Caterina Miele: “I campi Rom, da strumento di accoglienza a segregazione e guadagno” (Parte 2 di 2)
NAPOLI – Pubblichiamo la seconda parte dell’intervista all’antropologa Caterina Miele, che nell’ambito della Giornata Internazionale dei Rom ha presentato alla Feltrinelli di Napoli due documentari in qualità di rappresentante dell’associazione Osservazione, che ha promosso il progetto e il film “Fuori Campo”. Nell’articolo precedente, la prima parte dell’intervista, abbiamo introdotto l’argomento dei campi nomadi in Italia.
Dr.ssa Miele, come nascono i campi rom in Italia?
«È successo, in Italia, in mancanza di una legge sull’asilo politico e di strumenti di accoglienza adeguati. Quello che doveva essere uno strumento di accoglienza si è trasformato in uno strumento di segregazione, di controllo e di guadagno. I Rom rinchiusi nei campi sono perseguitati dal razzismo istituzionale e dall’ostilità della gente.»
Qual è la situazione in Europa?
«La discriminazione non riguarda solo l’Italia. Siamo famosi come ‘il paese dei campi’, ma la tendenza alla discriminazione e alla ghettizzazione è una cosa che riguarda anche gli altri Paesi europei.»
Perché non vanno via?
«Non è vero che non vanno via, molti lo fanno definitivamente, altri vanno e vengono, come quelli provenienti dalla Romania che vengono qui a lavorare ma poi tornano in Romania, dove magari stanno costruendo una casa. Questo sarebbe un percorso migratorio normale, ma in Italia le condizioni sono più dure perché c’è maggiore discriminazione nei loro confronti. Una forma di nomadismo persiste nel fatto che i Rom, come e più di altri migranti, fanno molto affidamento alle reti.»
In che senso?
«Molti di loro hanno famiglie sparse in tutta Europa e fanno affidamento su queste reti per spostarsi a seconda della situazione economica del singolo Paese. Molte delle famiglie che abbiamo intervistato hanno detto che, pur avendo qui un lavoro, volevano trasferirsi in Germania per non fronteggiare più questa situazione critica.»
Esiste una soluzione favorevole a tutti?
«Spero che questi cortometraggi servano come riflessione sullo strumento dell’abitare, di quanto sia difficile per certe categorie accedere a certi diritti che riteniamo basilari. La questione dell’accesso alle case popolari non riguarda solo i Rom ma, per esempio, a Napoli anche le persone che abitano nei bassi. Magari la crisi può aiutarci, costringerci a ripensare il nostro modello sociale.».

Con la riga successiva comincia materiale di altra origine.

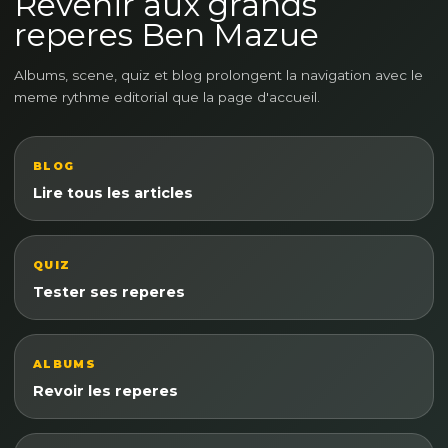
Revenir aux grands
reperes Ben Mazue
Albums, scene, quiz et blog prolongent la navigation avec le
meme rythme editorial que la page d'accueil.
BLOG
Lire tous les articles
QUIZ
Tester ses reperes
ALBUMS
Revoir les reperes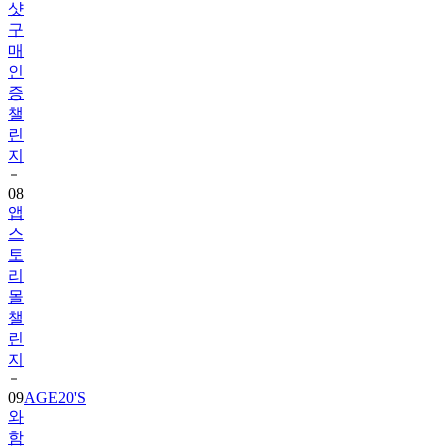
샷
구
매
인
증
챌
린
지
08
앱
스
토
리
몰
챌
린
지
09
AGE20'S
와
함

La Dr.ssa Miele ha anche affermato che l’Amministrazione comunale vuole trasformare il campo nomadi di Cupa Perillo di Scampia in un ‘parco Rom’, utilizzando Fondi Strutturali UE. Si vogliono cioè costruire strutture murarie provvisorie nonostante la sussistenza di diversi problemi: non si possono utilizzare fondi europei per costruire strutture segreganti; queste strutture inoltre non consentirebbero agli abitanti di ottenere permessi di soggiorno, che sono rilasciati solo a chi dimostra di aver abitato per un certo tempo in abitazioni che rispettano alcuni standard minimi, come la quadratura per esempio, standard che queste strutture abitative non avrebbero. I tempi poi sono strettissimi: i fondi dovrebbero essere spesi entro il 2015 e il progetto è ancora in alto mare.